The author’s writing style is wonderfully poetic & descriptive; I was enthralled in the chapters about her own life, and I found that she articulated herself very well.
However, I think I would have much preferred for her to stick with the memoir genre, rather than attempting to integrate Greek myths into it. The connections between her life & the chosen myths were relatively flimsy at times, and in all honesty I found her account of them a little boring. The book definitely could have benefitted from being shortened.
I think that her writing has the potential for great emotional impact, but I didn’t enjoy this one very much.

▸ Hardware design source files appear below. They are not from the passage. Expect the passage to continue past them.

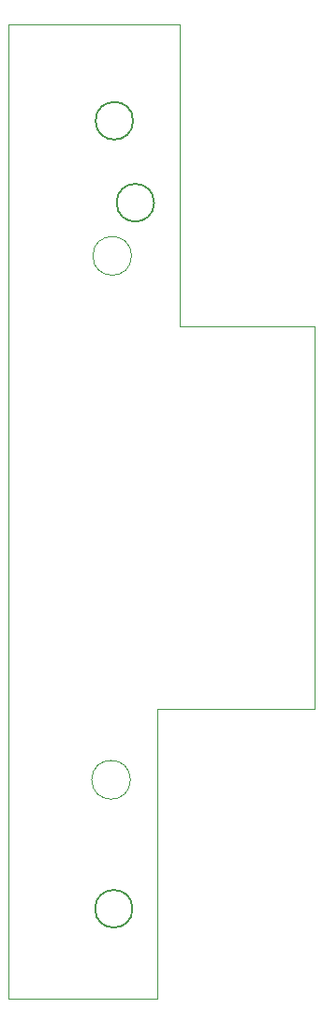
<source format=gbr>
%TF.GenerationSoftware,KiCad,Pcbnew,7.0.2-0*%
%TF.CreationDate,2023-09-18T20:01:19+02:00*%
%TF.ProjectId,FlukePodAdapter,466c756b-6550-46f6-9441-646170746572,rev?*%
%TF.SameCoordinates,Original*%
%TF.FileFunction,Profile,NP*%
%FSLAX46Y46*%
G04 Gerber Fmt 4.6, Leading zero omitted, Abs format (unit mm)*
G04 Created by KiCad (PCBNEW 7.0.2-0) date 2023-09-18 20:01:19*
%MOMM*%
%LPD*%
G01*
G04 APERTURE LIST*
%TA.AperFunction,Profile*%
%ADD10C,0.050000*%
%TD*%
%TA.AperFunction,Profile*%
%ADD11C,0.100000*%
%TD*%
%TA.AperFunction,Profile*%
%ADD12C,0.150000*%
%TD*%
G04 APERTURE END LIST*
D10*
X71050000Y-119600000D02*
G75*
G03*
X71050000Y-119600000I-1750000J0D01*
G01*
D11*
X75500000Y-78700000D02*
X75500000Y-51400000D01*
D12*
X71239700Y-131250000D02*
G75*
G03*
X71239700Y-131250000I-1697056J0D01*
G01*
D11*
X73500000Y-139400000D02*
X60000000Y-139400000D01*
X87700000Y-113200000D02*
X87700000Y-78700000D01*
D10*
X71150000Y-72300000D02*
G75*
G03*
X71150000Y-72300000I-1750000J0D01*
G01*
D11*
X60000000Y-139400000D02*
X60000000Y-51400000D01*
X60000000Y-51400000D02*
X75500000Y-51400000D01*
X75500000Y-78700000D02*
X87700000Y-78700000D01*
D12*
X71289700Y-60100000D02*
G75*
G03*
X71289700Y-60100000I-1697056J0D01*
G01*
D11*
X73500000Y-113200000D02*
X73500000Y-139400000D01*
X73500000Y-113200000D02*
X87700000Y-113200000D01*
D12*
X73189700Y-67500000D02*
G75*
G03*
X73189700Y-67500000I-1697056J0D01*
G01*
M02*

</source>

I'm not normally drawn to non-fiction texts but the cover and the synopsis drew me in as I love all things Greek. However, I found this a strange read as it didn't fit a particular genre - it was neither a memoir or history book/classics text.
The author's writing when describing locations and her life was entertainingly descriptive and lyrical; you could almost relive her experiences but the exploration of myths was a little too highbrow for a relaxing read.